India Seed firms upbeat on robust kharif sowing
Jun. 24, 2013
Seed companies are upbeat. This kharif season, sowing has kicked off on a robust note, raising the demand for seeds more than anticipated. "With the early onset of monsoon this year, sowing has picked up in most parts. Unlike last year, when a delayed monsoon had spoiled the party for seed companies, this year, we expect demand to exceed estimates," said a senior National Seed Association of India (NSAI) official.

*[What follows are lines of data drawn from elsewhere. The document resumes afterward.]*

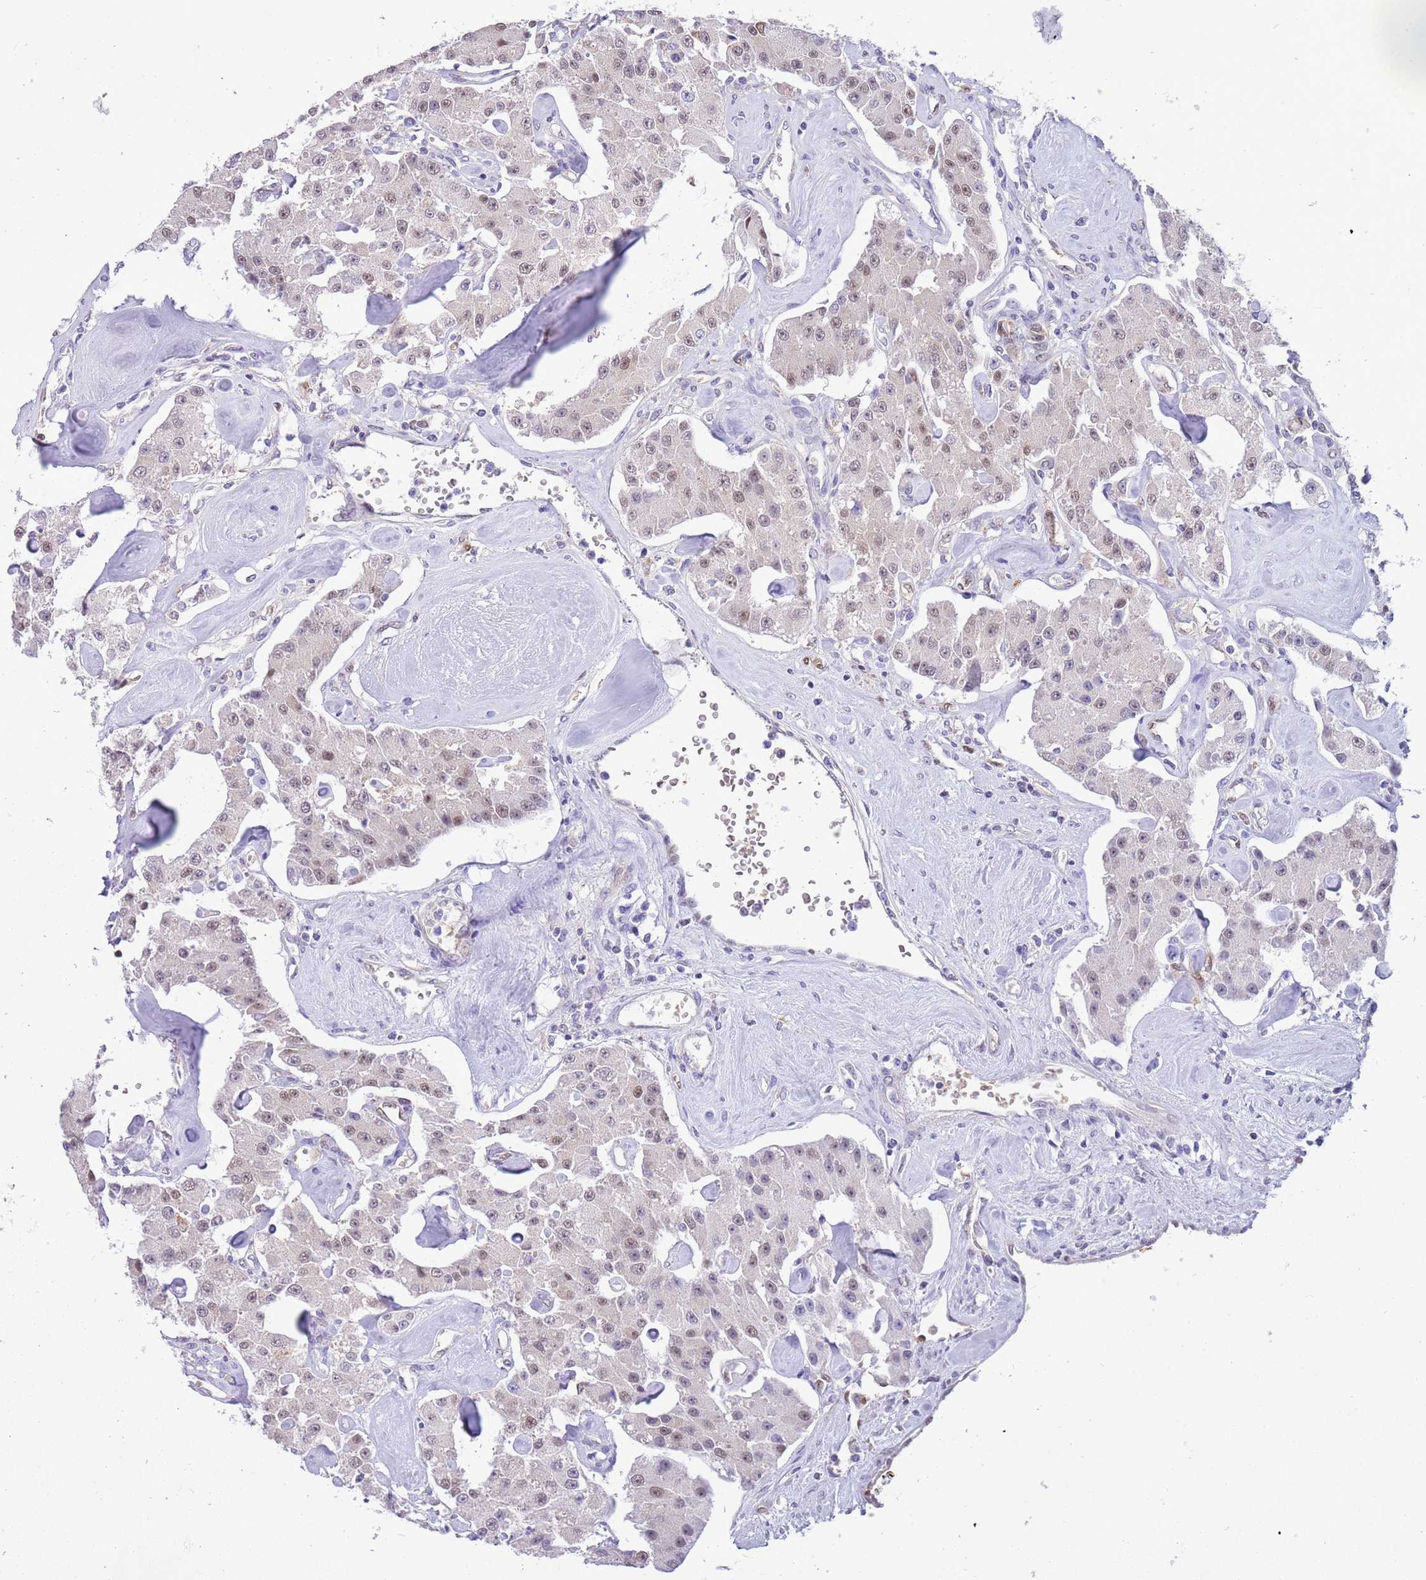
{"staining": {"intensity": "weak", "quantity": ">75%", "location": "nuclear"}, "tissue": "carcinoid", "cell_type": "Tumor cells", "image_type": "cancer", "snomed": [{"axis": "morphology", "description": "Carcinoid, malignant, NOS"}, {"axis": "topography", "description": "Pancreas"}], "caption": "Human carcinoid stained with a protein marker shows weak staining in tumor cells.", "gene": "DDI2", "patient": {"sex": "male", "age": 41}}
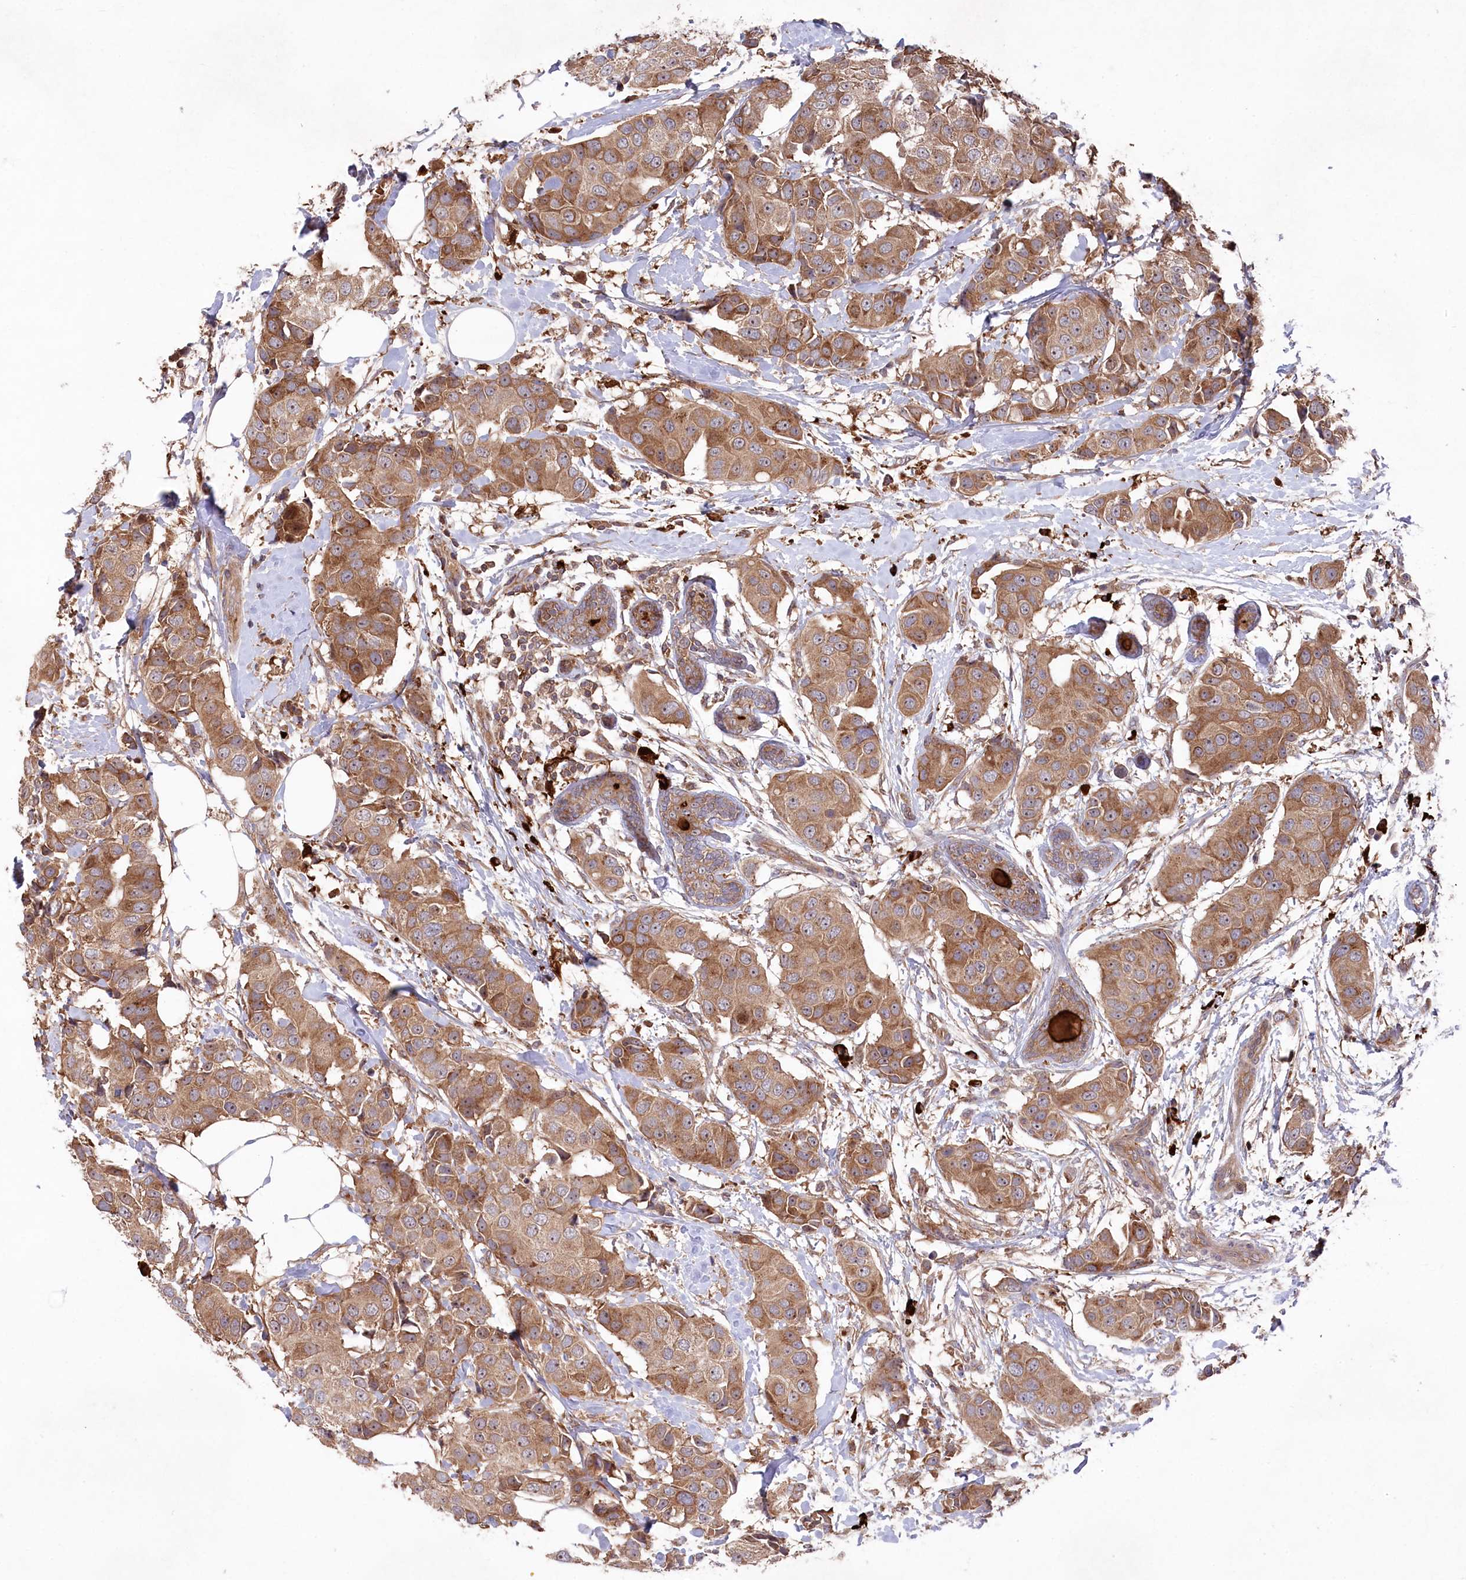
{"staining": {"intensity": "moderate", "quantity": ">75%", "location": "cytoplasmic/membranous"}, "tissue": "breast cancer", "cell_type": "Tumor cells", "image_type": "cancer", "snomed": [{"axis": "morphology", "description": "Normal tissue, NOS"}, {"axis": "morphology", "description": "Duct carcinoma"}, {"axis": "topography", "description": "Breast"}], "caption": "The micrograph shows a brown stain indicating the presence of a protein in the cytoplasmic/membranous of tumor cells in breast cancer.", "gene": "PPP1R21", "patient": {"sex": "female", "age": 39}}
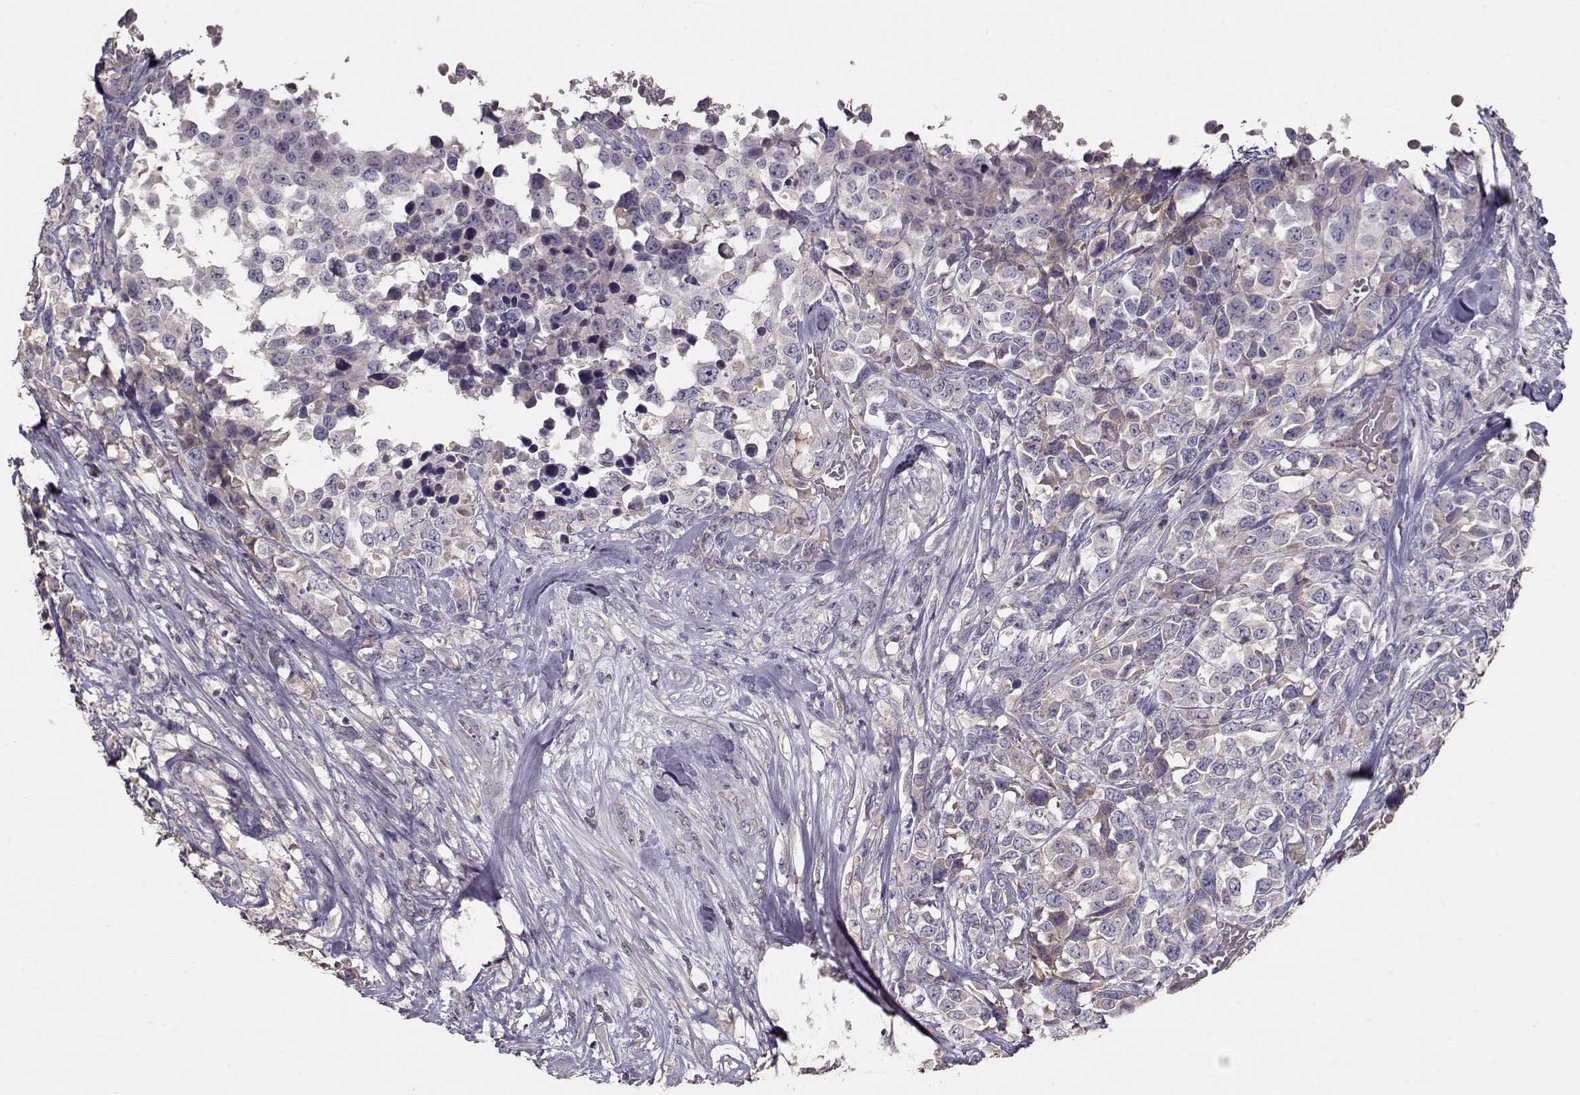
{"staining": {"intensity": "negative", "quantity": "none", "location": "none"}, "tissue": "melanoma", "cell_type": "Tumor cells", "image_type": "cancer", "snomed": [{"axis": "morphology", "description": "Malignant melanoma, Metastatic site"}, {"axis": "topography", "description": "Skin"}], "caption": "DAB (3,3'-diaminobenzidine) immunohistochemical staining of melanoma demonstrates no significant staining in tumor cells.", "gene": "PMCH", "patient": {"sex": "male", "age": 84}}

The onset of the southwest monsoon was about a week ahead of schedule. By June 13, northern India, too, recorded rains. As such, most cultivable regions across the country were covered. Cotton, maize, groundnut, soybean and cereals are the key kharif crops, and farmers have already started sowing these in Gujarat, Maharashtra, Andhra Pradesh and Madhya Pradesh.
India's overall seeds industry is estimated at about Rs 7,500 crore. It is expected this would grow at about 15 per cent a year.
"With the progress of the monsoon, we expect sowing activity to pick up during July. This may boost the demand for seeds. Last year, it was pretty dull, owing to delayed and insufficient rains in key growing regions," said Hasmukh Dabhi from Bhartiya Kisan Sangh.
"Early sowing has cleared most of the cotton seed inventory. Cotton seed demand is robust in parts of Gujarat and Andhra Pradesh. There is a possible rise in the demand for maize seeds as well," said the NSAI official.
Sources said farmers in states such as Maharashtra, Karnataka and Andhra Pradesh were increasingly adopting maize cultivation. "This year, there would be a rise of at least five to seven per cent in the demand for maize seeds, owing to the favourable monsoon. Last year, the prices were good; this year, too, these are likely to remain upbeat," said a Bangalore-based person involved in the seeds business.
"Other crops, such as soybean and paddy, would also see a rise. This year, there is increased inclination towards hybrid paddy. The demand for seeds has grown. However, we have not seen 100 per cent widespread rains. Parts of Maharashtra haven't received rains yet," said Sameer Mulay of Ajeet Seeds.
Last year, Indian seed companies had sold about 42 million packets (of 450 g each) of cotton seeds.
"Sowing has not yet picked up in many parts of the cotton-growing regions of Gujarat and Maharashtra. The season has just begun; we expect the demand for cotton seeds to meet the demand seen last year," said a senior official at a leading BT cotton seeds company.
In Gujarat, one of the largest cotton-growing states, cotton sowing was carried out on 5,02,000 hectares during June 1-17, a 107 per cent rise compared to the year-ago period. During the same period, groundnut sowing rose 218 per cent to 3,99,200 hectares, against 1,25,400 hectares in the corresponding period last year.